§ **Work order 1**: In the nonfiction book reviews, retype the passage starting at "In Our Prime: The" and ending at "(Metropolitan, $25)".
§ **Work order 2**:
Answer these questions using the nonfiction book reviews:
(a) Which three cities does Grabell analyze?
(b) What phrase does Frank use for laissez-faire economics?
(c) According to Cohen, when did the notion of middle age emerge?
§ **Work order 3**: Proceed with the nonfiction book reviews from the point where they stop.

NONFICTION

In Our Prime: The Invention of Middle Age
By Patricia Cohen
(Scribner, $25)
In this comprehensive and entertaining social history, Cohen, a culture reporter for The New York Times, reminds us how relatively recent is the very notion of middle age: It emerged during the febrile decades of American industrialization and urbanization at the end of the 19th century. Cohen's neatly synthesizes history, psychology and the latest research on the "middle-aged brain."

Pity the Billionaire: The Hard Times Swindle and the Unlikely Comeback of the Right
By Thomas Frank
(Metropolitan, $25)
In spotlighting what he sees as the nation's rightward drift, Frank dubs laissez-faire economics "the dogma of the nation's ruling class." He adopts an authorial voice that might best be described as "justifiably perplexed": Why, Frank demands to know, have so many of us damaged by the Great Recession been so happy to continue waving the banner of free-market theory?

Money Well Spent?: The Truth Behind the Trillion-Dollar Stimulus, the Biggest Economic Recovery Plan in History
By Michael Grabell
(PublicAffairs, $28.99)
Grabell focuses the lens of his investigative microscope on the American Recovery and Reinvestment Act of 2009. He analyzes its effect on three cities, each an exemplar of the economic downtown: Elkhart, Ind.; Aiken, S.C.; and Fremont, Calif. His thorough exploration will educate readers about "where the money went" and show why shock waves from the Great Recession continue to crash upon our shores.

The Wandering Gene and the Indian Princess: Race, Religion and DNA
By Jeff Wheelwright
(Norton, $26.95)

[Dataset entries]
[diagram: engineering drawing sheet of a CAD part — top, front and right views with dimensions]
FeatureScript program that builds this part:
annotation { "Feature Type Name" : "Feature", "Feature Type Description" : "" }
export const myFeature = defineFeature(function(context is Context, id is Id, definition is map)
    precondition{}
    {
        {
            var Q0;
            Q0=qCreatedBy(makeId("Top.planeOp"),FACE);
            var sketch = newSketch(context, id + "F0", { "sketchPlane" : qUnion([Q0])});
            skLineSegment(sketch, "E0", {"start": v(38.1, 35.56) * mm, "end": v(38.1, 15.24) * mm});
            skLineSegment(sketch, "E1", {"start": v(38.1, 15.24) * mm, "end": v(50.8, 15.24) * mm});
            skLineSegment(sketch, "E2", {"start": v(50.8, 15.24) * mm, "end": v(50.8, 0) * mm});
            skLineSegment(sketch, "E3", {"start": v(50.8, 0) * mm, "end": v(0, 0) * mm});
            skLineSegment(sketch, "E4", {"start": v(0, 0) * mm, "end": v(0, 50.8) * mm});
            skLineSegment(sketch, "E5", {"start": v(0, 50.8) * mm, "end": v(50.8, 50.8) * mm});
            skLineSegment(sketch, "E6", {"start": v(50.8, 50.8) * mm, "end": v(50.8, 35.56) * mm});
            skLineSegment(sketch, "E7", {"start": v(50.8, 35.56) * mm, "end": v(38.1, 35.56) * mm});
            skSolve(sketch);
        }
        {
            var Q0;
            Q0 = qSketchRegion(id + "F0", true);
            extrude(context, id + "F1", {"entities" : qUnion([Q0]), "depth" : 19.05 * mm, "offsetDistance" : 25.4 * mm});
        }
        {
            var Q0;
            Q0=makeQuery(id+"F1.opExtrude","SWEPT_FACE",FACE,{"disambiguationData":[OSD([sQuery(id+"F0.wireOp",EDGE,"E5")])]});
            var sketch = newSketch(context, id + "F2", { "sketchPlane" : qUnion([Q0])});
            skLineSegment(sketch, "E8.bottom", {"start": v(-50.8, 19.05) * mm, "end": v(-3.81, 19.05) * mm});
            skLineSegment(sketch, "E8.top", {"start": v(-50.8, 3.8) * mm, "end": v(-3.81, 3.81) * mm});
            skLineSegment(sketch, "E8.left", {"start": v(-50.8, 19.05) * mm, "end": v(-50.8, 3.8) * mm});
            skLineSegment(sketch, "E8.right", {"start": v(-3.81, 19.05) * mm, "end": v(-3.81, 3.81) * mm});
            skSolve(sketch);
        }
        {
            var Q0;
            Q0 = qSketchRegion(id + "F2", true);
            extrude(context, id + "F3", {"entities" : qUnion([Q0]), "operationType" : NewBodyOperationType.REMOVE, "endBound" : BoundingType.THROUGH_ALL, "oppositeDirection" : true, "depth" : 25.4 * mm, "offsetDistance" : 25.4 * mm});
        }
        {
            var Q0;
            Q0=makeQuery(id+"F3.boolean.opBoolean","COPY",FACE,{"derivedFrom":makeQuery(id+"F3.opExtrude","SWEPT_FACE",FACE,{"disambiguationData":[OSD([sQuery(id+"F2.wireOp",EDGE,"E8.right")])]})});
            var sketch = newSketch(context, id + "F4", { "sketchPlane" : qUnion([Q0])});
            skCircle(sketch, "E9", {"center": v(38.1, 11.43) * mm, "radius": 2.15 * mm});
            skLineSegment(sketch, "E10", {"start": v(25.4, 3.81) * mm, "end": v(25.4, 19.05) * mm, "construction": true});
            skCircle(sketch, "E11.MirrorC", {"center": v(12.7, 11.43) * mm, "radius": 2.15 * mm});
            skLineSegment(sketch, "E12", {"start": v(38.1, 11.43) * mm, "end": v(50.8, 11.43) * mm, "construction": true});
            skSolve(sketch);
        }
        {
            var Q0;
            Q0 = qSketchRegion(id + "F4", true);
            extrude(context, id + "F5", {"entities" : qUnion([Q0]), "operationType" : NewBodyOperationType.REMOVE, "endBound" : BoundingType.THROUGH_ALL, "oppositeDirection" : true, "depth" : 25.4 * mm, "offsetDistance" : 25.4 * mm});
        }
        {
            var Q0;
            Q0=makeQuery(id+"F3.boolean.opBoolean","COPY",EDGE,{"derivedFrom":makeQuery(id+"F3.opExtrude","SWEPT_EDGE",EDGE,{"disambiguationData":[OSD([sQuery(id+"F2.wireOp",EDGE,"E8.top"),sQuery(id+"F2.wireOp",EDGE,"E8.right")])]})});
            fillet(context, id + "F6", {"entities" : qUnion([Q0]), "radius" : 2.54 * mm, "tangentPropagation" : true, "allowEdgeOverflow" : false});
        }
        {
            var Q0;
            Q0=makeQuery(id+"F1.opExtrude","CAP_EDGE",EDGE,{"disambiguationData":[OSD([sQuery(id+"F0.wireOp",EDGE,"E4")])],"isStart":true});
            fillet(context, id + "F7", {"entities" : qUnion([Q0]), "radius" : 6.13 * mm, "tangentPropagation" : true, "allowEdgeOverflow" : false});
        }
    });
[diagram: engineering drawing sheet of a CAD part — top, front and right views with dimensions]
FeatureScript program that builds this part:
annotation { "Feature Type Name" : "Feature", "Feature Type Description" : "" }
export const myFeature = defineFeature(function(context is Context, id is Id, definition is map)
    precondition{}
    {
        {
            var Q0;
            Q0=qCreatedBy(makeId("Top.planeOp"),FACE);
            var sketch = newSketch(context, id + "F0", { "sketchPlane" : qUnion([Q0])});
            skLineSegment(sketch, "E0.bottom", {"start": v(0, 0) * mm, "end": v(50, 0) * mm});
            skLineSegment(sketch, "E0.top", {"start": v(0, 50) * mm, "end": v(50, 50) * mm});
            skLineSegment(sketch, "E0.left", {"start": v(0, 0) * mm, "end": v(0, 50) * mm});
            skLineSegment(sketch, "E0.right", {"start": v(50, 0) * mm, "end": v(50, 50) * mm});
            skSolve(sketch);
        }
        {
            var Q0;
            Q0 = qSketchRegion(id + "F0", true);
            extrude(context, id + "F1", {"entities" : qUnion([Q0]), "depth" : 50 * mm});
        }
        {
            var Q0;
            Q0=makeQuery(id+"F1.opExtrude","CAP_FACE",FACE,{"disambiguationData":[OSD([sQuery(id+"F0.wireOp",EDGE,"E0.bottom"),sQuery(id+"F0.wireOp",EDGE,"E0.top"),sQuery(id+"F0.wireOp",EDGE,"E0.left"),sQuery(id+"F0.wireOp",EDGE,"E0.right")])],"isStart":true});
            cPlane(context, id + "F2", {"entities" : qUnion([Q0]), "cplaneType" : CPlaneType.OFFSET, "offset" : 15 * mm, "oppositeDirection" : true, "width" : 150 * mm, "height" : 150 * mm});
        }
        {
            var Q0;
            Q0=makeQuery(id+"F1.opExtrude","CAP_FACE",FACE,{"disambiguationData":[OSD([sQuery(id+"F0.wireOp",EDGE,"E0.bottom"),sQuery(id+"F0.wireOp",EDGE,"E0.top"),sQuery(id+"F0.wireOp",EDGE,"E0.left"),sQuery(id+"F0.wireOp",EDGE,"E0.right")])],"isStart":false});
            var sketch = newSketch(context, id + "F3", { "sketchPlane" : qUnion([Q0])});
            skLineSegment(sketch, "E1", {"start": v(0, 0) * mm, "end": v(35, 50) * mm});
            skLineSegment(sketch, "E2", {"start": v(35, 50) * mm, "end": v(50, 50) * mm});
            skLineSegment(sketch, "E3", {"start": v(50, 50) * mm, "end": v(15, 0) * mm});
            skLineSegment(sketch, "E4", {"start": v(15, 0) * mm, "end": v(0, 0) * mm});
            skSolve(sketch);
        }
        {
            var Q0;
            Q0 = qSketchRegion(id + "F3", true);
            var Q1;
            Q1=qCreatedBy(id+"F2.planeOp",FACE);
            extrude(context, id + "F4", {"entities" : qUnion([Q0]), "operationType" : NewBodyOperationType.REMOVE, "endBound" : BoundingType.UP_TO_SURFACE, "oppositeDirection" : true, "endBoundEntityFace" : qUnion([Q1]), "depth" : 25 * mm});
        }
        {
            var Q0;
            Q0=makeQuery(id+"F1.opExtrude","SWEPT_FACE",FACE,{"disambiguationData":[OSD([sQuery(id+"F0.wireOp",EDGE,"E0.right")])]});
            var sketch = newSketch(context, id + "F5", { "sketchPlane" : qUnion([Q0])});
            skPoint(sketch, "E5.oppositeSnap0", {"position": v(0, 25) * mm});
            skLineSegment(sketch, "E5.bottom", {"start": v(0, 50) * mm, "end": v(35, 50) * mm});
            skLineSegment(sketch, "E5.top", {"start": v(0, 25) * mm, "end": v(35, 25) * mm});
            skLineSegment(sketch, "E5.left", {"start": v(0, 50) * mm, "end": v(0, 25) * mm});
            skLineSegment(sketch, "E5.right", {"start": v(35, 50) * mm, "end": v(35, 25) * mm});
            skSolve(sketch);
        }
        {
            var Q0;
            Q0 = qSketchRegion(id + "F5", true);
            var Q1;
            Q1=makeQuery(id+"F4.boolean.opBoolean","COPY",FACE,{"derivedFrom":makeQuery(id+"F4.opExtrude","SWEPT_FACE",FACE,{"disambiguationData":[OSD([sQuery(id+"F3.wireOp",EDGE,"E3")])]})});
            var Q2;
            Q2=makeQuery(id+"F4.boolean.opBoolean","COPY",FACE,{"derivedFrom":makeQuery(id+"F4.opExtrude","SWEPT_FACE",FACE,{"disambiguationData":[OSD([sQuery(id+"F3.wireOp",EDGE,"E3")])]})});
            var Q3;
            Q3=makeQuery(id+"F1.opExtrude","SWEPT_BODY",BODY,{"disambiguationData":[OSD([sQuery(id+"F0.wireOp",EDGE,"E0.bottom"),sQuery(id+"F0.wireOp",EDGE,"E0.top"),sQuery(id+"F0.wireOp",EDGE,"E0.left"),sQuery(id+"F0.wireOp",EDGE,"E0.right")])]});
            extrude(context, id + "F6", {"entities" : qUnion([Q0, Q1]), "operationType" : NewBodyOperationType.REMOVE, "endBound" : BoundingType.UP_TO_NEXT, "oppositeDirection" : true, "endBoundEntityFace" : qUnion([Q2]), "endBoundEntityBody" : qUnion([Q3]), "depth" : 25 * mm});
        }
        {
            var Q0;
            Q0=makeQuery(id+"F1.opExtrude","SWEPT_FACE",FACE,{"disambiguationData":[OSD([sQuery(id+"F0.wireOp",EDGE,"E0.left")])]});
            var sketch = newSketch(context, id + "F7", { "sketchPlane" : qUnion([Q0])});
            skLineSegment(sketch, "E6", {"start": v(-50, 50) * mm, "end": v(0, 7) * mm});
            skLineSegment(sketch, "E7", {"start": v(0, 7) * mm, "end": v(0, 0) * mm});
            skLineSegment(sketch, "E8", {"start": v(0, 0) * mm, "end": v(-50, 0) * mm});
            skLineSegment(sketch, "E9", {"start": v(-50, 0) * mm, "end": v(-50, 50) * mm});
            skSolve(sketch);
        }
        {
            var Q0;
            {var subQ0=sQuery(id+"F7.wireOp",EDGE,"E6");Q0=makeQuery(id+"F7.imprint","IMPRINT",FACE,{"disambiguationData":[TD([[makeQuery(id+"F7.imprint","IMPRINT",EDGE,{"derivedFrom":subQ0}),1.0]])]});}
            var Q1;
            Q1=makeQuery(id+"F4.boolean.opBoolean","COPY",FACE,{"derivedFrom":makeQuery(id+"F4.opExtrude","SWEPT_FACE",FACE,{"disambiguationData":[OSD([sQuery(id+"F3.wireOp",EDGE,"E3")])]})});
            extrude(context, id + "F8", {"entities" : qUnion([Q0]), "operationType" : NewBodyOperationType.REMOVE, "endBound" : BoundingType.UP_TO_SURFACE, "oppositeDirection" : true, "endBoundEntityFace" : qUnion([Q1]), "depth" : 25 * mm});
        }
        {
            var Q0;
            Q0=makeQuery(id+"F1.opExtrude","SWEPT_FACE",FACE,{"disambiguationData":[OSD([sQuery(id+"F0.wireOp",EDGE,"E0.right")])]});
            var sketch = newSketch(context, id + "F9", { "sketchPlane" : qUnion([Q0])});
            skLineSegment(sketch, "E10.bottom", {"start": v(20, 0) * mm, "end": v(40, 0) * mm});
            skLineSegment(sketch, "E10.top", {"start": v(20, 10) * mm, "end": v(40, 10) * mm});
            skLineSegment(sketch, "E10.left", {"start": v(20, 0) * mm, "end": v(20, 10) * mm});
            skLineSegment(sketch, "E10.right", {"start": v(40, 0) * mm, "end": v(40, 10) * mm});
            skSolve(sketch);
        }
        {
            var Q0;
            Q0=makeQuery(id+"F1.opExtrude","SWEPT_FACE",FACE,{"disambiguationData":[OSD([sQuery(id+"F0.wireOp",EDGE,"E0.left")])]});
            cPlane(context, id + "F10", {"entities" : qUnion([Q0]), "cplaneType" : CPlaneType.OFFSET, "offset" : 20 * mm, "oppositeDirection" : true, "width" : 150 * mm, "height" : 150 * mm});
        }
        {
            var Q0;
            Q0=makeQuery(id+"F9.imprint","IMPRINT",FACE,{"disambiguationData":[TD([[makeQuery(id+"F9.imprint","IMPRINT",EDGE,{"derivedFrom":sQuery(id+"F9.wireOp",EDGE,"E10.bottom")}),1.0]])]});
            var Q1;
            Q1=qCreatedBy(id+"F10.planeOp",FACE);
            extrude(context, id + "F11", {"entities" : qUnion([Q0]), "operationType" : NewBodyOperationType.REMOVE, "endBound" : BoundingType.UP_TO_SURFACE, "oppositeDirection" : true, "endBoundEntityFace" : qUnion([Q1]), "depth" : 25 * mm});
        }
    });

§ **Response box 1**:
In Our Prime: The Invention of Middle Age
By Patricia Cohen
(Scribner, $25)
In this comprehensive and entertaining social history, Cohen, a culture reporter for The New York Times, reminds us how relatively recent is the very notion of middle age: It emerged during the febrile decades of American industrialization and urbanization at the end of the 19th century. Cohen's neatly synthesizes history, psychology and the latest research on the "middle-aged brain."

Pity the Billionaire: The Hard Times Swindle and the Unlikely Comeback of the Right
By Thomas Frank
(Metropolitan, $25)

§ **Response box 2**:
(a) Elkhart, Ind.; Aiken, S.C.; and Fremont, Calif.
(b) "the dogma of the nation's ruling class"
(c) During the febrile decades of American industrialization and urbanization at the end of the 19th century.

§ **Response box 3**:
A science journalist tells the story of Shonnie Medina, a young woman who died of breast cancer in Colorado in 1999. Medina, of mixed Indian and Spanish descent, carried a genetic mutation with implications both scary (a high risk of cancer) and intriguing: Geneticists deem it a reliable marker of Jewish ancestry. While clearly explaining two controversial sciences — genetic screening and ethnogeography — the author paints a sensitive portrait of how our modern identity is woven from ancient strands.

Power Concedes Nothing: One Woman's Quest for Social Justice in America, from the Kill Zones to the Courtroom
By Connie Rice
(Scribner, $26)
Civil rights lawyer Rice, a cousin of Condoleezza's, insightfully describes a strange and remarkable episode in her life's journey: She went from suing the Los Angeles Police Department and other entities (including the states of Mississippi and California) for civil-rights violations to forging an alliance with "good cops" to fight rampant violence in drug- and gang-riddled neighborhoods.